Além do cargo de vice-líder do governo
no Senado, ele também empregou em seu gabinete o assessor Leonardo Rodrigues de
Jesus, conhecido como Léo Índio, que é primo dos três filhos mais velhos de
Bolsonaro. O cargo tem salário bruto de R$ 22,9 mil, e em setembro deste ano,
Léo Índio levou para casa R$ 16,9 mil líquidos.
Nomeado para o posto em abril de 2019,
ele é filho de uma irmã de Rogéria Nantes, primeira mulher do presidente. Morou
um período com o primo Carlos Bolsonaro, e atuou como assessor informal dele na
Câmara Municipal do Rio até ser alocado no gabinete de Rodrigues.
À época da contratação, o senador disse
que Léo Índio não tinha sido indicado pelos Bolsonaros. "A escolha foi
feita pela experiência e articulação no meio político, e isso me pareceu ser
muito útil para o nosso mandato", disse.
Léo Índio já foi alvo de quebra de
sigilo na investigação que apura suspeitas de um esquema de rachadinhas no
gabinete do hoje senador Flávio Bolsonaro (Republicanos-RJ).
"Rachadinha" é a prática ilegal na qual assessores devolvem parte dos
salários para o político que os emprega.

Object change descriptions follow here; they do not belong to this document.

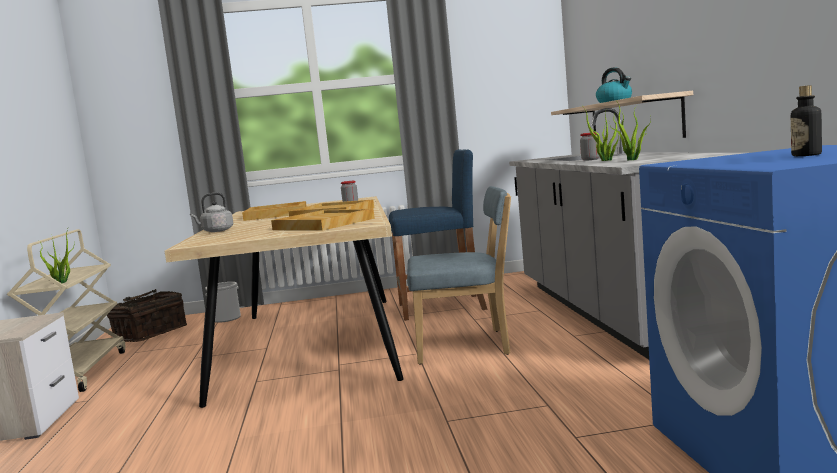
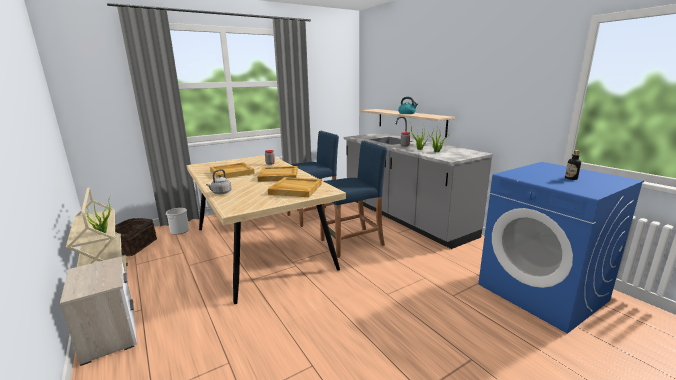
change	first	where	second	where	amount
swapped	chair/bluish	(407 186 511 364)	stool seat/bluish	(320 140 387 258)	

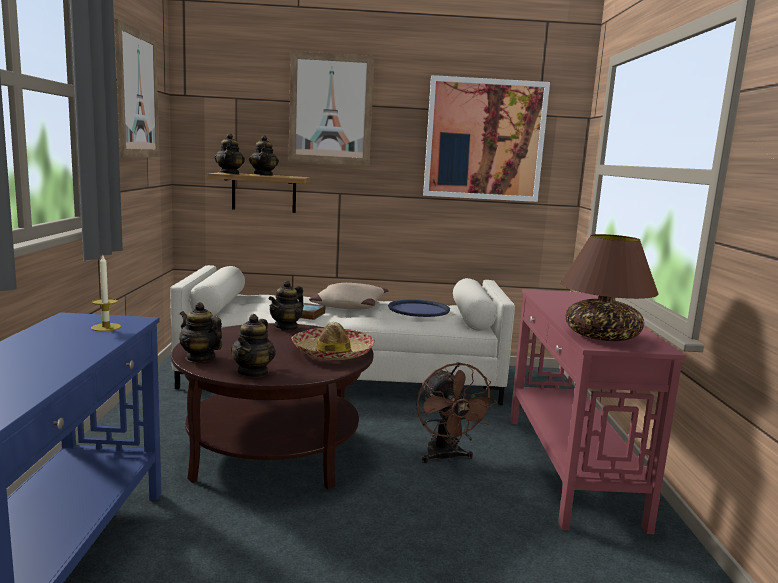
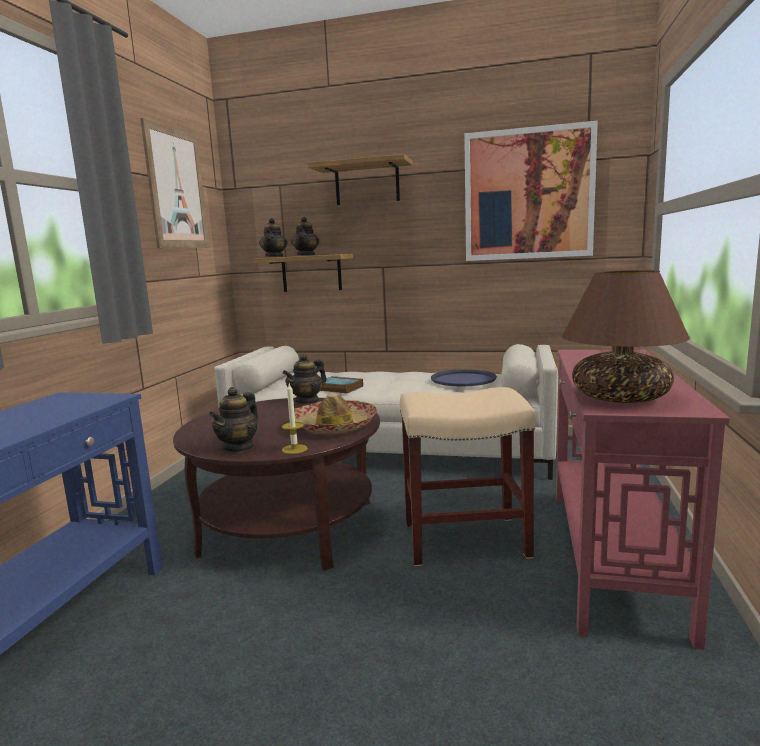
change	first	where	second	where	amount
gone	pot for tea	(179 302 222 362)			
gone	throw pillow/beige-coloured	(309 283 388 310)			
shifted	candle	(91 255 121 331)		(282 384 308 454)	
swapped	picture	(289 51 375 166)	bracket shelf	(308 154 412 205)	
swapped	fan/brown-coloured	(416 362 497 463)	stool seat/beige-coloured	(400 387 536 566)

Não há nenhuma acusação formal contra
Léo Índio neste caso, e Flávio Bolsonaro nega qualquer irregularidade.
Investigações e ficha-suja
Ao longo de sua carreira política, Chico
Rodrigues foi eleito para cinco mandatos como deputado federal, entre 1991 e
2011, sendo quatro pelo PTB e um pelo DEM, partido ao qual é filiado
atualmente.
A investigação deflagrada nesta semana
não é a primeira envolvendo Rodrigues.
Em 2014, ele era vice-governador de
Roraima pelo PSB e chegou a governar o Estado por alguns meses após a saída de
José de Anchieta (PSDB), que renunciou concorrer ao Senado.
Chico, porém, acabou cassado do cargo
pelo Tribunal Regional Eleitoral (TRE) naquele mesmo ano, por gastos
irregulares na campanha eleitoral. A decisão foi confirmada pelo Tribunal
Superior Eleitoral (TSE).
Ele se tornou ficha-suja, mas acabou
autorizado pela Justiça Eleitoral a concorrer em 2018 ao Senado.
Rodrigues também foi sancionado pelo
Tribunal de Contas da União (TCU) por causa de promoções indevidas de oficiais
do Corpo de Bombeiros no período em que governou Roraima. Apesar do nome, o TCU
é um órgão de assessoria do Congresso, e não faz parte do Poder Judiciário.
Em meados da década passada, ele foi
investigado por irregularidades nas prestações de contas com gastos
parlamentares de combustível, no escândalo que ficou conhecido como Farra dos
Combustíveis.
Rodrigues chegou a admitir que
registrava na rubrica de combustível gastos de outra natureza, que não
emitiriam nota fiscal. Acabou absolvido.
Na nota divulgada após a operação desta
semana, Rodrigues afirmou: "Tenho um passado limpo e uma vida decente.
Nunca me envolvi em escândalos de nenhum porte. Se houve processos contra minha
pessoa no passado, foi provado na justiça que sou inocente. Na vida pública é
assim, e ao logo dos meus 30 anos dentro da política conheci muita gente mal
intencionada a fim de macular minha imagem".